A huge part of any research comes down to modeling. You explore a bunch of variables and you try to see which ones are important predictors to the outcome you care about. In transportation, modeling is extremely important for planners and leaders who are the decision makers for transportation infrastructure. If you want to build a new light rail in your city, you have to be able to show that you can get ridership out of it.

I have spent the last week looking at how to build a model to predict ridership levels. Why is ridership so important? Well, the majority of positive outcomes from public transit are contingent on high ridership and use. You cannot get economic development and congestion relief from a new rail service if no one rides it. And while no transit organization makes a profit from fares, high fare revenue helps keep a transit system functioning without having to rely completely on government subsidies. Ridership, while not the most detailed and fair metric, is often used as a quick and easy indicator of a successful system.
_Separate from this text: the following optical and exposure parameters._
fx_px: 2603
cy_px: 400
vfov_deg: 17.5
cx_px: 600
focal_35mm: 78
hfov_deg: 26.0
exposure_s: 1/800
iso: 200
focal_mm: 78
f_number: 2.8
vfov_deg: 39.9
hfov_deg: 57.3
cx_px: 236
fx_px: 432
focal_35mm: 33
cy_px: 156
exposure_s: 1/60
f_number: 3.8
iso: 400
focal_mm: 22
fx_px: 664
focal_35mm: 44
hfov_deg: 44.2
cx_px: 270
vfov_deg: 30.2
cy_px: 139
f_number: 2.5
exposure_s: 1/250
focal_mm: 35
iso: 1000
What variables drive ridership? Arguably, everything. While constructing a model, it is worth while to consider as many variables as possible to begin with, and then throw out ones that do not appear to have statistical significance.

Off the bat, we could say some obvious predictors of ridership are the route miles (DRM), revenue vehicle miles (RVM) and service area. These are characteristics of the physical system. But demographics of the host city also impact ridership. Such variables are population, unemployment, travel time to work and the travel time index (TTI). The last two are measures of the congestion in the city. The travel time index is calculated by taking the time it takes to make a trip during peak hours dividing by the time it takes to make the same trip at free-flow speeds (i.e. no traffic). For example, an index of 1.20 means that a 10 min trip takes 12 min during the rush hour traffic. While that may not seem bad at first, consider that the national average travel time to work is 25.7 min (American Community Survey 2014 Estimate). So even a TTI of 1.20 can be significant.
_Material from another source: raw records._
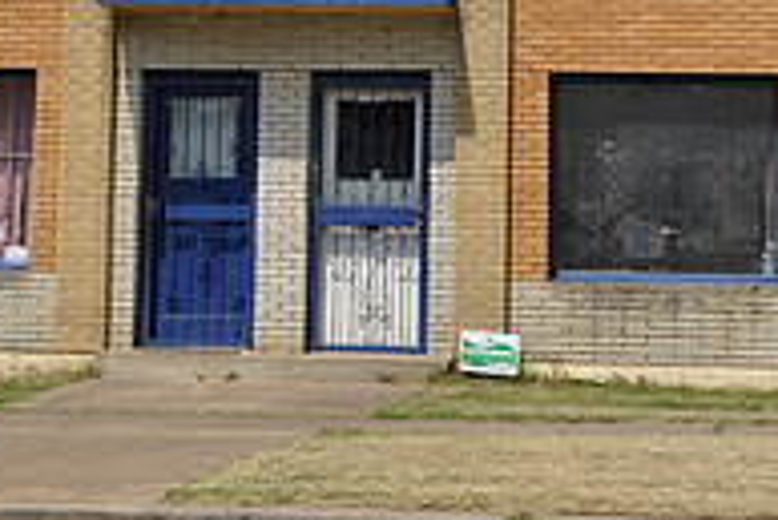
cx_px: 464
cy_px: -159
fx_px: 2725
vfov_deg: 10.7
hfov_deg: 16.2
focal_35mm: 126
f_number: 8
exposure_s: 1/250
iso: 200
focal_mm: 28
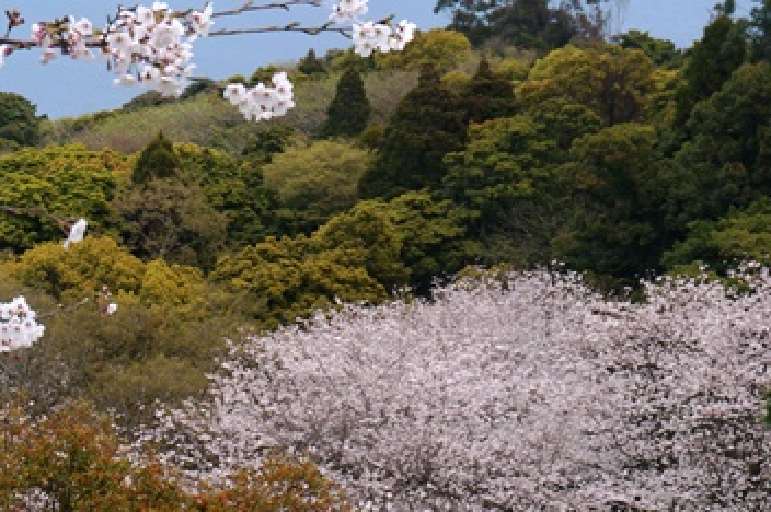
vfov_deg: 10.1
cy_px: 118
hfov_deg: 15.0
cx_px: 91
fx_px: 2892
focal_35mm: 135
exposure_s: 1/320
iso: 100
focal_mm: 39
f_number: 6.3
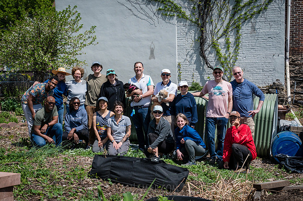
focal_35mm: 45
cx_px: 137
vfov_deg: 29.7
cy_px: 102
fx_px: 380
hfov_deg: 43.4
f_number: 8
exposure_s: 1/1250
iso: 500
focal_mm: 35
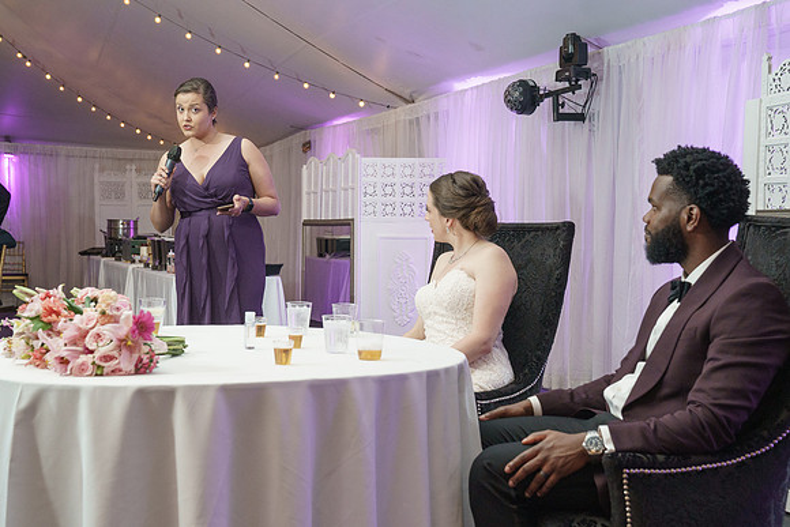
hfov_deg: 40.8
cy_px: 277
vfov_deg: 27.9
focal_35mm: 48
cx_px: 415
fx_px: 1062
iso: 2000
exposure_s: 1/100
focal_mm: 46
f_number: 5.6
To begin developing a working model, I tested four variables: service population, unemployment, travel time to work and the travel time index. I predicted that service population would be the dominating variable.
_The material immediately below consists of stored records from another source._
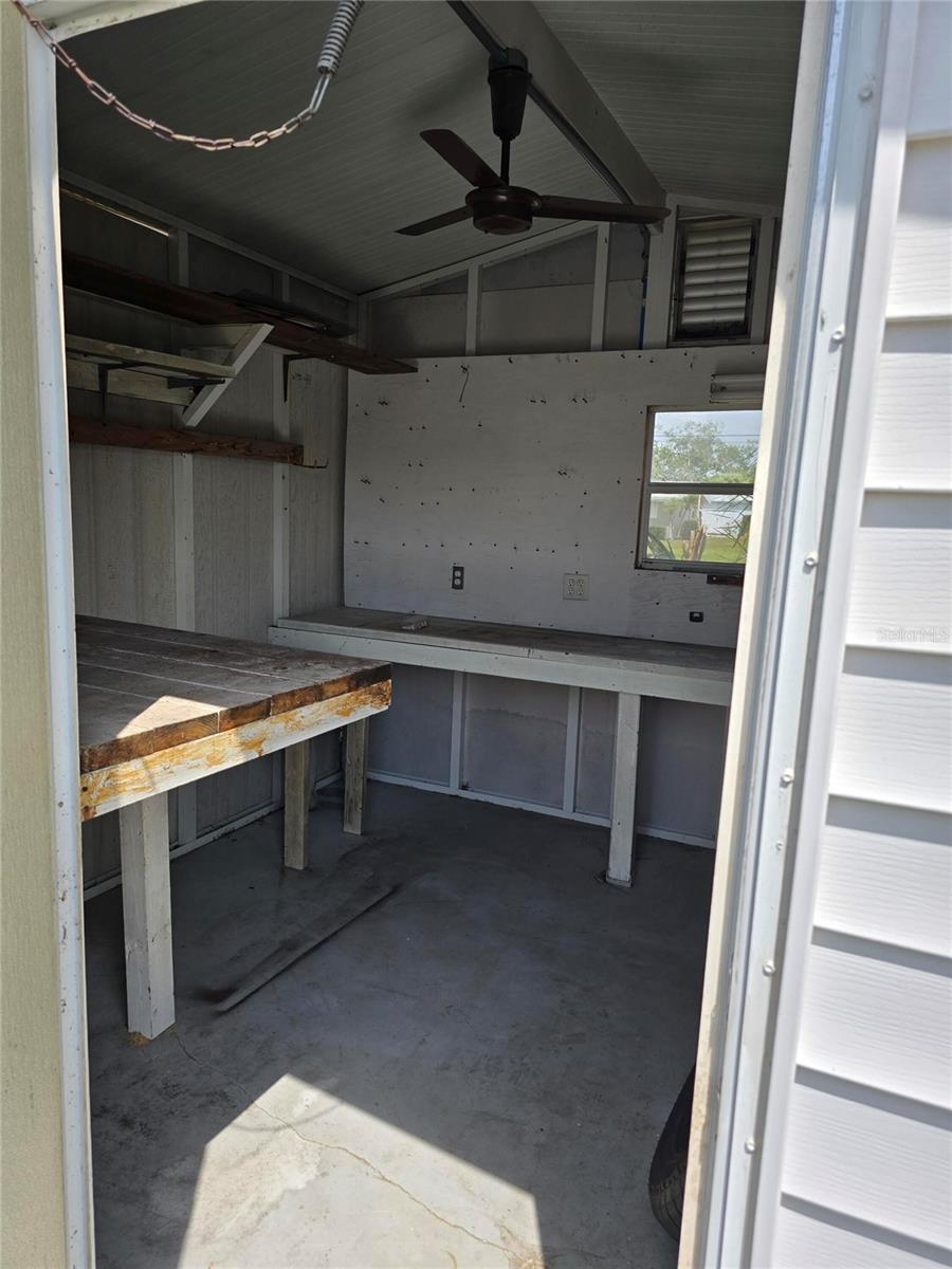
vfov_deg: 73.9
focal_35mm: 23
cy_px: 634
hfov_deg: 58.9
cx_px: 476
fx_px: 843
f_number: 1.7
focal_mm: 6.3
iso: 12
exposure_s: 1/609
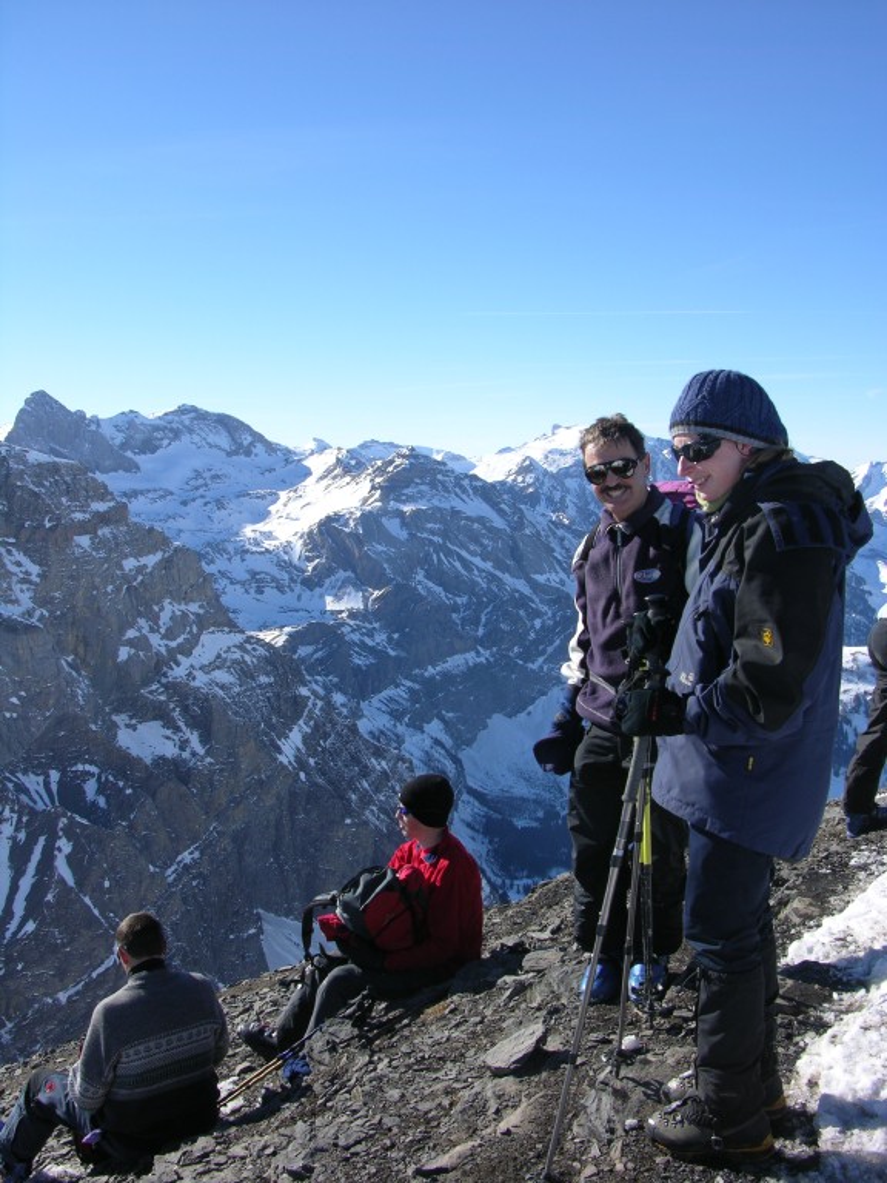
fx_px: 1196
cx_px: 444
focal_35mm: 35
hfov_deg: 40.7
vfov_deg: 52.6
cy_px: 592
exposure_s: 1/180
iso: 50
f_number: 7.1
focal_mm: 8.9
After running a multivariate regression in Excel, I found that unemployment, travel time to work and TTI all had p-values greater than 0.05. In standard practice, this suggests that these variables are not significant to the model. Only service population had a coefficient statistically different from zero, with a p-value of 0.013308. Keeping all the variables in the model, I used this regression to make predictions for 2014 ridership. I compared the model’s predictions with the actual ridership in a scatter plot, with the predicted values on the y-axis and the actual on the x-axis. If the model is accurate, the resulting plot should be a straight line with a 45° angle.


Above is the plot from the first regression model. Not a terrible fit, but this could be a lot better.

After some thought, I decided to throw out all the variables except for service population. I added DRM, RVM and service area to see what happened.

The Excel regression showed that three of the variables were statistically significant to the model. DRM was the only one with a p-value greater than 0.05. However, keeping the DRM coefficient, I again used the model to graph the predicted ridership against the actual ridership. The results are shown in the plot below.


Here we see a much tighter fit of the data. The R² value is high at 0.93 and the slope is 0.945 (almost 1 which would give a 45° slope!). The question becomes if it is a good idea to still keep DRM in the model or reject it because of its p-value. I decided to keep it. When building a regression model, one cannot lose sight of what variables mean and their nature. RVM, as I discussed in my last post, is arguably not a good independent variable because it can easily be adjusted as a response to ridership. In other words, the direction of causality could be reverse. Since DRM is a measure of the physical tracks built, it is safer to assume that ridership responds to changes in DRM. Because of this, I have kept DRM in the model.

Going forward, I will want to work on developing this model and seeing how it works against individual cities over a time span and see what can be learned from what the model predicts versus what actually happened with light rail ridership.